--- START ---

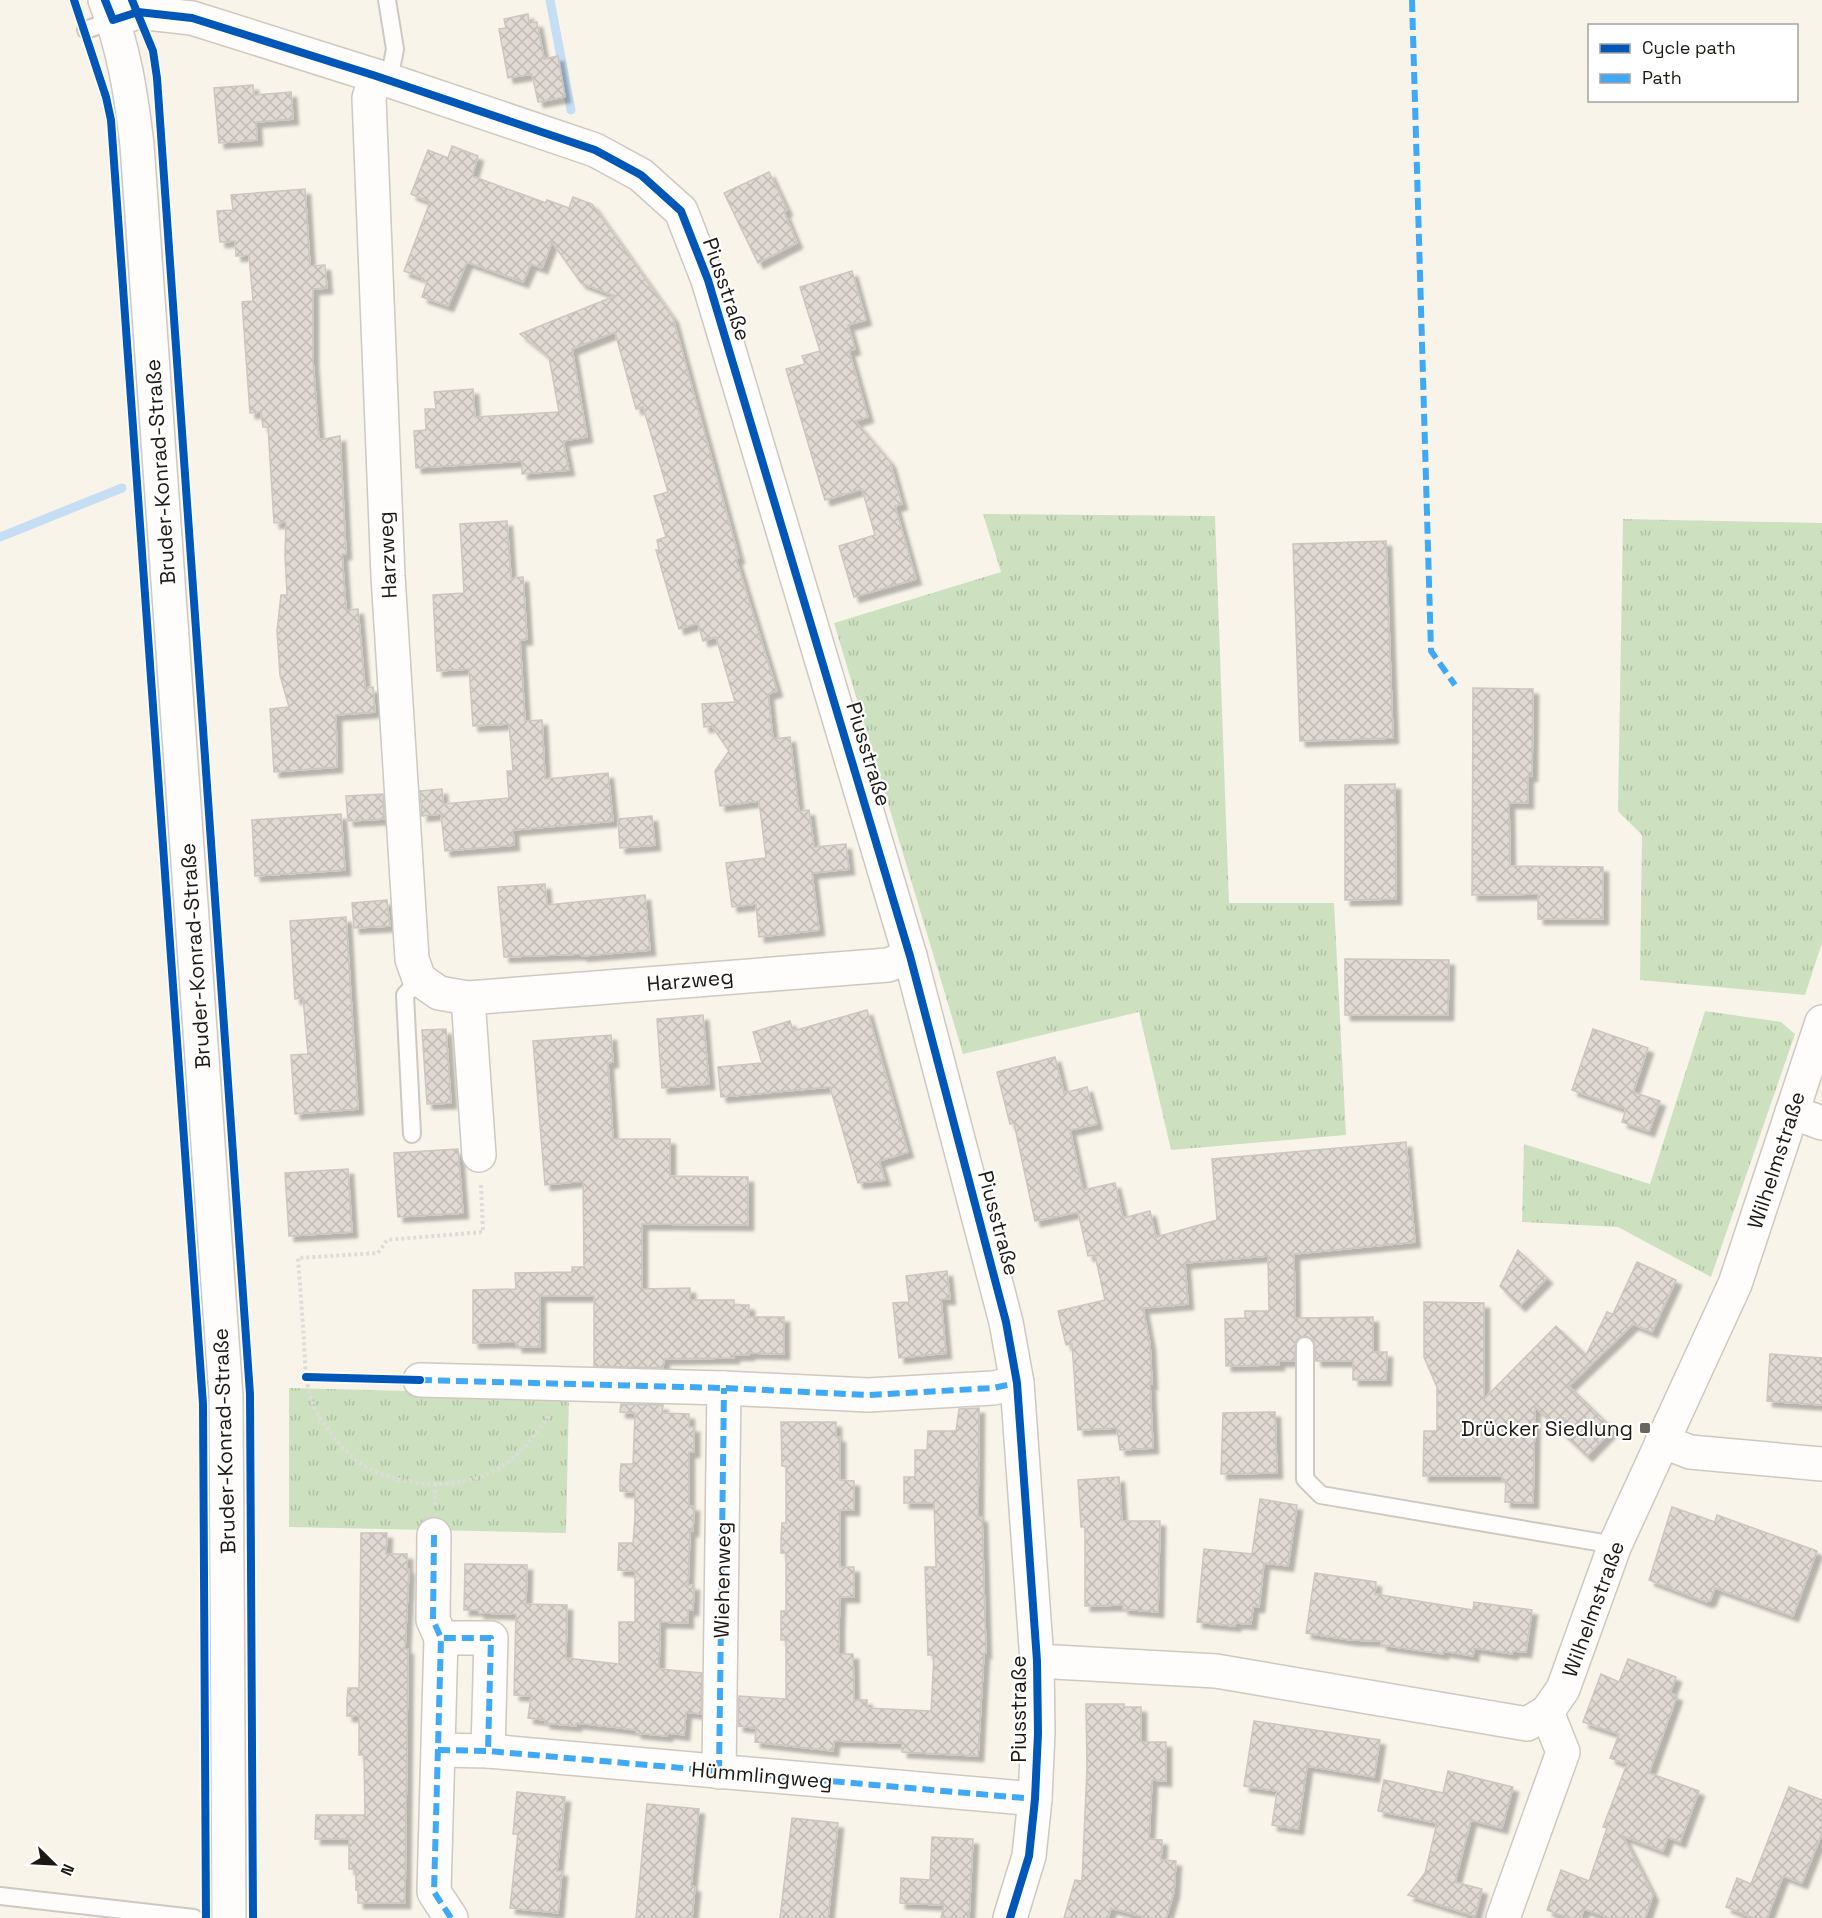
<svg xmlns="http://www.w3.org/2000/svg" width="1822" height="1918" font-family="'Space Grotesk',sans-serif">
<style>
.grass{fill:url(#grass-tufts)}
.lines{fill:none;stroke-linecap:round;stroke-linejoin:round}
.stream{stroke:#c5def3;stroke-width:9}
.building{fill:url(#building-cross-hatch);stroke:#cbc6c0;stroke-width:1.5;filter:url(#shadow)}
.service-casing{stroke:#cdc9c1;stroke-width:20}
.minor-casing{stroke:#cdc9c1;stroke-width:36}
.tertiary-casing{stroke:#cdc9c1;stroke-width:36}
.path{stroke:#dddcd9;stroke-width:4;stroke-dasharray:3 3;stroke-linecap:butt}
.service{stroke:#fefdfc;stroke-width:16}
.minor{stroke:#fefdfc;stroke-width:33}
.tertiary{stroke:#fefdfc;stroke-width:33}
.quiet{stroke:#3fa9f5;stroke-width:6;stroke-dasharray:12 6;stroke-linecap:butt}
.cycleway-casing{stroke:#fff;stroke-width:11}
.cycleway{stroke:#0057b8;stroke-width:8}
.poi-dot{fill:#69665e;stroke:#fff;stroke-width:2}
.labels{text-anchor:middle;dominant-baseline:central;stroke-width:4.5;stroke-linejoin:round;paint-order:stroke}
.street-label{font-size:21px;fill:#1c1913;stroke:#fff}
.poi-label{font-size:21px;fill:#1c1913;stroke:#fff;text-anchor:end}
</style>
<defs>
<pattern id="grass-tufts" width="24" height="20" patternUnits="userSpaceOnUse" patternTransform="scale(1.5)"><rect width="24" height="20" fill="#cde1c0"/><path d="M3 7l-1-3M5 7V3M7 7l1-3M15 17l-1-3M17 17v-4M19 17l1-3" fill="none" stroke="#afc0a4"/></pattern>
<pattern id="building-cross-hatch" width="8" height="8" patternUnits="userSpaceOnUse" patternTransform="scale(1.5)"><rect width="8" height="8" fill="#e1dad3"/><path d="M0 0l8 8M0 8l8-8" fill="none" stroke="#c0bab4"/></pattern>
<filter id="shadow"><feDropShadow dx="5.5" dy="5.5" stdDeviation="1.5" flood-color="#0004"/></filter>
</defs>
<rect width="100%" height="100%" fill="#f8f4ea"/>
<!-- grass -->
<g class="grass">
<path d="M983,514l232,2 14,387h105l12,232 -175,15 -32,-138 -176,42 -129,-431 167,-51z"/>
<path d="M1623,519l199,4v420l-17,52 -165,-15 2,-145 -24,-24z"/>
<path d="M1705,1011l76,11 14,12 -84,243 -93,-50 -96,-5 2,-78 126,40z"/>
<path d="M289,1388l280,7 -3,138 -277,-6z"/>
</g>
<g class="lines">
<!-- stream -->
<g class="stream">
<path d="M550,0l21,110"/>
<path d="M0,537l122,-49"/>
</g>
</g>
<!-- building -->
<g class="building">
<path d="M528,14l1,9 8,-1 7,37 14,-3 7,41 -27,5 -6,-28 -24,4 -9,-49 7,-1 -2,-9z"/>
<path d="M253,85l1,10 37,-3 2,27 -37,3 1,18 -38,3 -5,-55z"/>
<path d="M452,146l26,10 -6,20 74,27 1,-3 22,8 4,-11 19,7 81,114 66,240 -3,1 41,132 -9,3 5,45 17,-2 9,74 10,-1 5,37 32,-3 3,25 -37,4 7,57 -60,7 -3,-33 -24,3 -6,-44 40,-5 -7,-57 -39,5 -5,-35 14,-20 -17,-25 -8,1 -2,-23 33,-2 -19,-65 -13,4 -5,-18 -19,6 -23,-79h3l-2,-10 9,-3 -12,-41 14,-4 -25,-85 -7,2 -21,-77 -43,17 15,88 -24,4 6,29 -47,4v-13l-106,7 -2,-37 12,-1 -1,-21h11l-2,-17 39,-3 2,28 84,-5 -10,-55 -29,-23 95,-38 -34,-13 -29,-41 -10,26 -11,-4 -8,18 -56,-20 -19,44 -26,-9 5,-15 -5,-1 1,-3 -19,-7 26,-69 -19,-8 17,-44 20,8z"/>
<path d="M769,172l18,38 -3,2 13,31 -39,20 -34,-70z"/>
<path d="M305,189l5,77 15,-1 2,23 -14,1v72l6,79 21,-4 6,118h-4l4,56 12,-1 7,79 8,-1 2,25 -39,3 1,52 -63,5 -4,-63 19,-2 -9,-32 -3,-44 4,-36h6l-2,-40 1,-33 -12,1 -6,-96h-5l-2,-15 -11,1 -8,-111 11,-1 -4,-46 -13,1 -1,-15 -15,1 -3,-31 16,-1 -2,-15z"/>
<path d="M852,271l14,49 -18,5 7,24 -6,2 19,66 -13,4 35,41 12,42 -7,2 21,73 -62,18 -15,-51 36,-11 -13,-46 -37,11 -39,-131 19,-5 -3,-8 18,-5 -20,-64z"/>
<path d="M507,521l4,57 12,-1 4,62 -7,1 5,81 17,-1 3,59 63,-6 5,48 -100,9 1,15 -69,6 -4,-37 -19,2 -2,-25 22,-2 1,15 66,-6 -2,-27h6l-4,-47 -36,2 -4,-57 -32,2 -4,-76 31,-2 -4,-69z"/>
<path d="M1386,541l7,197 -93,3 -7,-197z"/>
<path d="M1473,688l60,1 -1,87h-4v27h-19l1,63 93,1v52h-65v-25l-66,1z"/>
<path d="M1395,784l1,115 -51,1v-115z"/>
<path d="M383,794l1,25 -36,2 -2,-25z"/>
<path d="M341,814l4,56 -90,6 -3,-56z"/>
<path d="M652,816l3,29 -35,3 -2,-29z"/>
<path d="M545,884l2,21 98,-10 5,55 -68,6 -1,-2 -77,3 -6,-70z"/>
<path d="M387,900l3,26 -36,2 -2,-25z"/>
<path d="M346,917l12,192 -63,5 -4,-59 17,-1 -5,-56 -8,1 -5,-78z"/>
<path d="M1345,959l104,1 -1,55h-103z"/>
<path d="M867,1010l41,142 -29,9 6,19 -27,3 -28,-96 -109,10 -3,-30 44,-4 -9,-31 37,-11 3,10z"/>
<path d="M703,1015l6,69 -47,4 -5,-69z"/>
<path d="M446,1029l5,74 -24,1 -5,-74z"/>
<path d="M1593,1029l55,19 -15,44 27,9 -11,30 -27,-9 4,-13 -54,-19z"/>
<path d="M611,1035l2,27 -5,1 5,76h57v37l78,1v48l-106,-1v65l48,-1v12h44v5h15v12h35v37l-35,-1v2h-15v3l-70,1 -1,9 -69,-2v-70h-54v51h-23l-1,-5 -43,1v-53l43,-1 -1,-16 57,-1v-5h12l-1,-86 -38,4 -12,-144z"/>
<path d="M1055,1057l9,36 23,-6 10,37 -27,6 13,60 32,-7 8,35 27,-7 6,26 61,-17 -5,-61 194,-17 9,100 -121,12 1,64 78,-1v35h14l-1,28h-33v-19h-37l-2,-20 -8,-5 -6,1 -4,4 -2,20h-15v4l-53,1 -1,-47 20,-1v-7h24l-1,-55 -83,7 3,41 -45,4 7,36 2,40h-2l3,64 -33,2 -3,-22 -39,2 -6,-86 -6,1 -8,-34 47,-11 -10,-45 -7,1 -10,-44 -43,9 -21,-98 -4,1 -13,-52z"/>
<path d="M458,1149l5,64 -65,4 -4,-64z"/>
<path d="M348,1169l4,63 -63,4 -4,-63z"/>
<path d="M1518,1250l29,28 -27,28 -20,-20z"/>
<path d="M1637,1262l39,18 -24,52 -19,-8 -64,62 44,43 -26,27 -52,-49 -2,96 -28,-1 1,-22h-4v-4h-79l1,-45h13v-44l-13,-30v-55l60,1v96l72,-73 30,29 21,-43 8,3 -2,-1z"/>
<path d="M947,1271l3,28h-9l5,54 -47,5 -6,-55 16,-1 -3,-26z"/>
<path d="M1770,1354l52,4v47l-55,-4z"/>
<path d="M621,1404l42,1 -1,8 27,1v13h5v25h-5v54h5l-1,25h-3l-2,54h6l-1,25h-5v13l-28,-1 -1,47 43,4 -1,41 -15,-2 -2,23 -16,-2 -1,3 -31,-3v-3l-23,-3 -37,-4v3l-31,-3v-3l-17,-2 3,-22 -17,-1 2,-81 -37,-1 -1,-3h-14l1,-46 62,1 -1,39 41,1 -1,53 53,6v-42h16v-51l-17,-1 1,-27h14l2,-26v-25l-15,-1v-14l1,-13h12l2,-51 -15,-1z"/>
<path d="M979,1408l-1,109h4l4,136h-2l-6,103 -76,-4v-9l-68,-2 -1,10 -78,-9 1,-14 -18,-2 1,-30 47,3v-59h-5v-29h5v-58h-5v-15l1,-15h4v-57h-4l-1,-44h55v15h4v43l14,1v29h-14v57h14v30h-14l-1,28v29h14l1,46h13v8l64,3 3,-56h-6l-3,-88h11l-2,-64h-30v-26h11v-27h12l1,-19h28l3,-22z"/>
<path d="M1275,1412l2,61 -56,1 2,-61z"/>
<path d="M1119,1477l3,44h38l-2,91 -35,-3v-4l-38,1v-79h-4l-3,-47z"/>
<path d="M1260,1499l37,6 -9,61 -24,-3 -5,44h-6l-2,17 -15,-1 -1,3 -38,-4 7,-73 48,5z"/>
<path d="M1672,1507l43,15 2,-7 100,36 -24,65 -78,-28 -5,13 -2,-1 -1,2 -58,-22z"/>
<path d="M361,1533h26l-1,21h21v15h2l-4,80h3l-3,254h-47v-13h-2v-21h-7v-30h-34l1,-24h49l-1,-60h-5v-39h-12v-15l1,-13h11z"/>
<path d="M1315,1573l61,9 -1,12 98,16 1,-8 58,8 -6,42 -13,-1 -1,3 -38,-6 -1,8 -30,-5v3l-62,-9 1,-4 -31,-1 -45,-7z"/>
<path d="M1628,1659l48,18 -6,16 7,3 -28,77 50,18 -19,51 -12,-5 -5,14 -40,-15 30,59 -8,23h-35l-26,-9 -3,9h-12l-22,-8 14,-40 28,11 18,-53 -4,-1 24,-63 -17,-6 9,-24 -36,-12 18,-48 18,8z"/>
<path d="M1086,1704h38v3h17v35h25v39l-14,-1 -3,59 13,1 -1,20 15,1 -2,31 -8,26h-19l-36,-10 -3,10h-44l11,-38 7,1 5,-113z"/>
<path d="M1254,1721l126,19 -6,37 -67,-11 -9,63 -26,-4 5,-34 -33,-5z"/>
<path d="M1448,1771l65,16 -11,41 -31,-8 -16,62 27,7 -7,27 -67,-21 17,-22 12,-50 -59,-12 6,-31 59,13z"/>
<path d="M1789,1787l33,13v33l-20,50 -19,-7 -16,42h-13l-28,-11 11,-29 14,6z"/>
<path d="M517,1792l48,5 -8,74h5l-4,42 -48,-5 8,-74h-5z"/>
<path d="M647,1804l52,5 -8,77 4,1 -3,31h-56z"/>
<path d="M792,1818l46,5 -10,95h-48z"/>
<path d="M932,1837l41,2 -4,79h-28l3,-13 -44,-2 1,-25 29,2z"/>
</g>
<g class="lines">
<!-- service casing -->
<g class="service-casing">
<g id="service">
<path d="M387,0l8,49 -6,31"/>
<path d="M86,30l27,-10"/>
<path d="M412,1134l-7,-139 14,-16"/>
<path d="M1305,1346v133l16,16 294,50"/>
<path d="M0,1896l194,22"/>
</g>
</g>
<!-- minor casing -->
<g class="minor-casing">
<g id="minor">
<path d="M113,20l25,-8 54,6 184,58 219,74 46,25 40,36 27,69 202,676 96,366 11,61 20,278 1,72 -3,66 -6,57 -19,62"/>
<path d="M376,76l-7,22 19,478 24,383 7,20 20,14 29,5 420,-33 22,-9"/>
<path d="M468,998l11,157"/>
<path d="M1792,1112l30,11"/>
<path d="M420,1380l304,8 144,7 125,-7 24,-5"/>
<path d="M1662,1441l28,11 132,12"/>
<path d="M434,1535l-1,85 8,18"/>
<path d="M1037,1661l179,10 311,53 20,-12 16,-23 52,-144 120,-261 87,-262"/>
<path d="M438,1750l50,1 547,48"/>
<path d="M719,1772l5,-384"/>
<path d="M451,1918l-17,-26 7,-254h50l-3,113"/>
<path d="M1503,1918l60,-166 -16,-40"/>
</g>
</g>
<!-- tertiary casing -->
<g class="tertiary-casing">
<path id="tertiary" d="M105,0c19,47 26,94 32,145l89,1251 3,522"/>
</g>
<!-- path -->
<g class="path">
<path d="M481,1185l2,47 -96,8 -9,13 -80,5c2,27 4,55 6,82 1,22 1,47 10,67 11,21 33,50 54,61 39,20 92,23 131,0 22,-13 35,-32 50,-52"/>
<path d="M435,1505v-21"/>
</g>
<!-- service -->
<use href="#service" class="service"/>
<!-- minor -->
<use href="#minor" class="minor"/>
<!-- tertiary -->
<use href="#tertiary" class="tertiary"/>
<!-- quiet -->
<g class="quiet">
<path d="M1412,0l19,651 24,34"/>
<path d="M420,1380l304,8 144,7 125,-7 24,-5"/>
<path d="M434,1535l-1,85 8,18"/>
<path d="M438,1750l50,1 547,48"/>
<path d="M719,1772l5,-384"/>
<path d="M451,1918l-17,-26 7,-254h50l-3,113"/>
</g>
<!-- cycleway casing -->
<g class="cycleway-casing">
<g id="cycleway">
<path d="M74,0l32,97 5,23 92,1284 3,514"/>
<path d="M105,0l8,20 25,-8 54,6 184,58 219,74 46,25 40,36 27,69 202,676 96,366 11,61 20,278 1,72 -3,66 -6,57 -19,62"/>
<path d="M132,0l21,51 4,27 93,1316 3,524"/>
<path d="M306,1377l114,3"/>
</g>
</g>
<!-- cycleway -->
<use href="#cycleway" class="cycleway"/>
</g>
<!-- markers -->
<rect class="poi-dot" x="1639" y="1422" width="12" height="12" rx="3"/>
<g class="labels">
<!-- street labels -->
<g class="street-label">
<text transform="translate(727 289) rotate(71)">Piusstraße</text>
<text transform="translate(160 472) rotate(-94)">Bruder-Konrad-Straße</text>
<text transform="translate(387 555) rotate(-93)">Harzweg</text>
<text transform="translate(869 754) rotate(73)">Piusstraße</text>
<text transform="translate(195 956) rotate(-94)">Bruder-Konrad-Straße</text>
<text transform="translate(690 980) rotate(-5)">Harzweg</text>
<text transform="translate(1776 1160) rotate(-72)">Wilhelmstraße</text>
<text transform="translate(999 1223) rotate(75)">Piusstraße</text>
<text transform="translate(224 1441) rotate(-92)">Bruder-Konrad-Straße</text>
<text transform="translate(722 1580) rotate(-89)">Wiehenweg</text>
<text transform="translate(1593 1609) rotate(-70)">Wilhelmstraße</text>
<text transform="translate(1018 1709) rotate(-90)">Piusstraße</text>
<text transform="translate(762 1775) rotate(5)">Hümmlingweg</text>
</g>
<!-- poi labels -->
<g class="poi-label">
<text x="1633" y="1428">Drücker Siedlung</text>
</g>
</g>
<!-- legend -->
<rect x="1588" y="24" width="210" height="78" fill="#ffffff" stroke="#a4a3a1" stroke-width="1.5"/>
<rect x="1600" y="44" width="30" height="9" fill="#0057b8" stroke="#a4a3a1" stroke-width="1.5"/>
<text x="1642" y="54" font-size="18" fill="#1c1913">Cycle path</text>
<rect x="1600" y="74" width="30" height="9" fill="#3fa9f5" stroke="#a4a3a1" stroke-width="1.5"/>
<text x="1642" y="84" font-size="18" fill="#1c1913">Path</text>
<!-- north arrow -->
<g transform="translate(54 1864) rotate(114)" stroke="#ffffff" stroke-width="4.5" paint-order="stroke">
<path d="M0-4.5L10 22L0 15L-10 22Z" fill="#1c1913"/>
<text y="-9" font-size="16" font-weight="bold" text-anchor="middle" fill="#1c1913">N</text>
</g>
</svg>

--- END ---

Every line of the listing that holds the string "round" counts once. Give the total alone.

*Answer section*:
2